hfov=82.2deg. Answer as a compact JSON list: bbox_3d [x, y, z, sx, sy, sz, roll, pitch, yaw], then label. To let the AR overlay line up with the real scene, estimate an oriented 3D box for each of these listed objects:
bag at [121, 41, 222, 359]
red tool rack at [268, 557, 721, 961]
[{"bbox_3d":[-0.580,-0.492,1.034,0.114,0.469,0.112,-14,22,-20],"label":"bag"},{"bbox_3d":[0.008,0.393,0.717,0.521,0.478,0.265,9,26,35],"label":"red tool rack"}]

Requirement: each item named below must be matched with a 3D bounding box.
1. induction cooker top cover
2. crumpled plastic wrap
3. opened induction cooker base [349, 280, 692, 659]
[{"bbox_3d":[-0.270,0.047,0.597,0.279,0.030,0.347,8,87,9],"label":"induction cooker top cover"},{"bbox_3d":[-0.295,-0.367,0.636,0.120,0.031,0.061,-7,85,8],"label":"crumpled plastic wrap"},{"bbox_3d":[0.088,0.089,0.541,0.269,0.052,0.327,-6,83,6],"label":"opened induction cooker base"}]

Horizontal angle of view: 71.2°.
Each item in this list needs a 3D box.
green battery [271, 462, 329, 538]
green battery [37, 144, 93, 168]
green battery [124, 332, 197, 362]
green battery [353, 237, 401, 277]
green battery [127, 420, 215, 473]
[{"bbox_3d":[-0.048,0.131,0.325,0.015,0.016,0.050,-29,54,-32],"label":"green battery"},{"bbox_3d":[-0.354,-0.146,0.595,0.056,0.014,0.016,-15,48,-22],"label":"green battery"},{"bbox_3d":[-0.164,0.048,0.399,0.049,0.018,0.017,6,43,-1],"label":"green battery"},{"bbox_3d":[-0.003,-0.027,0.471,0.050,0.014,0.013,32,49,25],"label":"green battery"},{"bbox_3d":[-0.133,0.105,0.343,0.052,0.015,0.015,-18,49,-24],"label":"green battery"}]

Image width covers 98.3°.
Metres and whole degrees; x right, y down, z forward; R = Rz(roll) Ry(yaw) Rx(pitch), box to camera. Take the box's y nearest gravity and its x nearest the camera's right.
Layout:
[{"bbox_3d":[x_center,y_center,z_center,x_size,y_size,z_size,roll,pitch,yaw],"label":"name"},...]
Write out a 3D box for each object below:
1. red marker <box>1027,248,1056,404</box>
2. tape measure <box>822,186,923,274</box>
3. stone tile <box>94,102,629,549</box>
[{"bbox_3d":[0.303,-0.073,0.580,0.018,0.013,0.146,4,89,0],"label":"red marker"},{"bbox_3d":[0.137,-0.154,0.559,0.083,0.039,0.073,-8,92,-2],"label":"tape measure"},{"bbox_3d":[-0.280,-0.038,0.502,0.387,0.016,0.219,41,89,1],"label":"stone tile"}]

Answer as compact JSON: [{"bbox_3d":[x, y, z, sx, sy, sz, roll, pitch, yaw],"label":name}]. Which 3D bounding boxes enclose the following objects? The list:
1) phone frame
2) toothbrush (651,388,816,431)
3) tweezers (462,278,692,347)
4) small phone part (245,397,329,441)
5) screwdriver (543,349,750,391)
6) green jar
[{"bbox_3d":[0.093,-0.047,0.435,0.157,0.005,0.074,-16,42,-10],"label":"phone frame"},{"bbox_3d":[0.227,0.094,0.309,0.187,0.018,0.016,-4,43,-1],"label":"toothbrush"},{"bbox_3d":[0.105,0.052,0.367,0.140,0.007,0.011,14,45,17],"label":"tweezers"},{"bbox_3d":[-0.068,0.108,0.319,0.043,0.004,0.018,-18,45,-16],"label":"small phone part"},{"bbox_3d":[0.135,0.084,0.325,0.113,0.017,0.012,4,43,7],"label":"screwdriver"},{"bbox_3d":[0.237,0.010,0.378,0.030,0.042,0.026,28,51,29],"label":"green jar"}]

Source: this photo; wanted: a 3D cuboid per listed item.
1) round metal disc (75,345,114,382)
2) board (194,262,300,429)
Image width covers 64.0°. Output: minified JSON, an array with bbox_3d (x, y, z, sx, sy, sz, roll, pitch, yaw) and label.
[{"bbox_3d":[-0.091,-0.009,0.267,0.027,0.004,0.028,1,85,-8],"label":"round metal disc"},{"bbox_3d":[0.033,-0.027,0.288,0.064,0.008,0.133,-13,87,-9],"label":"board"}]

○ ○ ○ ○ ○ ○ ○

Your reply needs to reproduce all of the listing exactly.

◆ **Solution below**:
hfov=82.2deg. Answer as a compact JSON list: bbox_3d [x, y, z, sx, sy, sz, roll, pitch, yaw], then label. To let the AR overlay line up with the real scene, estimate an oriented 3D box for each of these listed objects:
bag at [121, 41, 222, 359]
red tool rack at [268, 557, 721, 961]
[{"bbox_3d":[-0.580,-0.492,1.034,0.114,0.469,0.112,-14,22,-20],"label":"bag"},{"bbox_3d":[0.008,0.393,0.717,0.521,0.478,0.265,9,26,35],"label":"red tool rack"}]

Requirement: each item named below must be matched with a 3D bounding box.
1. induction cooker top cover
2. crumpled plastic wrap
3. opened induction cooker base [349, 280, 692, 659]
[{"bbox_3d":[-0.270,0.047,0.597,0.279,0.030,0.347,8,87,9],"label":"induction cooker top cover"},{"bbox_3d":[-0.295,-0.367,0.636,0.120,0.031,0.061,-7,85,8],"label":"crumpled plastic wrap"},{"bbox_3d":[0.088,0.089,0.541,0.269,0.052,0.327,-6,83,6],"label":"opened induction cooker base"}]

Horizontal angle of view: 71.2°.
Each item in this list needs a 3D box.
green battery [271, 462, 329, 538]
green battery [37, 144, 93, 168]
green battery [124, 332, 197, 362]
green battery [353, 237, 401, 277]
green battery [127, 420, 215, 473]
[{"bbox_3d":[-0.048,0.131,0.325,0.015,0.016,0.050,-29,54,-32],"label":"green battery"},{"bbox_3d":[-0.354,-0.146,0.595,0.056,0.014,0.016,-15,48,-22],"label":"green battery"},{"bbox_3d":[-0.164,0.048,0.399,0.049,0.018,0.017,6,43,-1],"label":"green battery"},{"bbox_3d":[-0.003,-0.027,0.471,0.050,0.014,0.013,32,49,25],"label":"green battery"},{"bbox_3d":[-0.133,0.105,0.343,0.052,0.015,0.015,-18,49,-24],"label":"green battery"}]

Image width covers 98.3°.
Metres and whole degrees; x right, y down, z forward; R = Rz(roll) Ry(yaw) Rx(pitch), box to camera. Take the box's y nearest gravity and its x nearest the camera's right.
Layout:
[{"bbox_3d":[x_center,y_center,z_center,x_size,y_size,z_size,roll,pitch,yaw],"label":"name"},...]
Write out a 3D box for each object below:
1. red marker <box>1027,248,1056,404</box>
2. tape measure <box>822,186,923,274</box>
3. stone tile <box>94,102,629,549</box>
[{"bbox_3d":[0.303,-0.073,0.580,0.018,0.013,0.146,4,89,0],"label":"red marker"},{"bbox_3d":[0.137,-0.154,0.559,0.083,0.039,0.073,-8,92,-2],"label":"tape measure"},{"bbox_3d":[-0.280,-0.038,0.502,0.387,0.016,0.219,41,89,1],"label":"stone tile"}]

Answer as compact JSON: [{"bbox_3d":[x, y, z, sx, sy, sz, roll, pitch, yaw],"label":name}]. Which 3D bounding boxes enclose the following objects? The list:
1) phone frame
2) toothbrush (651,388,816,431)
3) tweezers (462,278,692,347)
4) small phone part (245,397,329,441)
5) screwdriver (543,349,750,391)
6) green jar
[{"bbox_3d":[0.093,-0.047,0.435,0.157,0.005,0.074,-16,42,-10],"label":"phone frame"},{"bbox_3d":[0.227,0.094,0.309,0.187,0.018,0.016,-4,43,-1],"label":"toothbrush"},{"bbox_3d":[0.105,0.052,0.367,0.140,0.007,0.011,14,45,17],"label":"tweezers"},{"bbox_3d":[-0.068,0.108,0.319,0.043,0.004,0.018,-18,45,-16],"label":"small phone part"},{"bbox_3d":[0.135,0.084,0.325,0.113,0.017,0.012,4,43,7],"label":"screwdriver"},{"bbox_3d":[0.237,0.010,0.378,0.030,0.042,0.026,28,51,29],"label":"green jar"}]

Source: this photo; wanted: a 3D cuboid per listed item.
1) round metal disc (75,345,114,382)
2) board (194,262,300,429)
Image width covers 64.0°. Output: minified JSON, an array with bbox_3d (x, y, z, sx, sy, sz, roll, pitch, yaw) and label.
[{"bbox_3d":[-0.091,-0.009,0.267,0.027,0.004,0.028,1,85,-8],"label":"round metal disc"},{"bbox_3d":[0.033,-0.027,0.288,0.064,0.008,0.133,-13,87,-9],"label":"board"}]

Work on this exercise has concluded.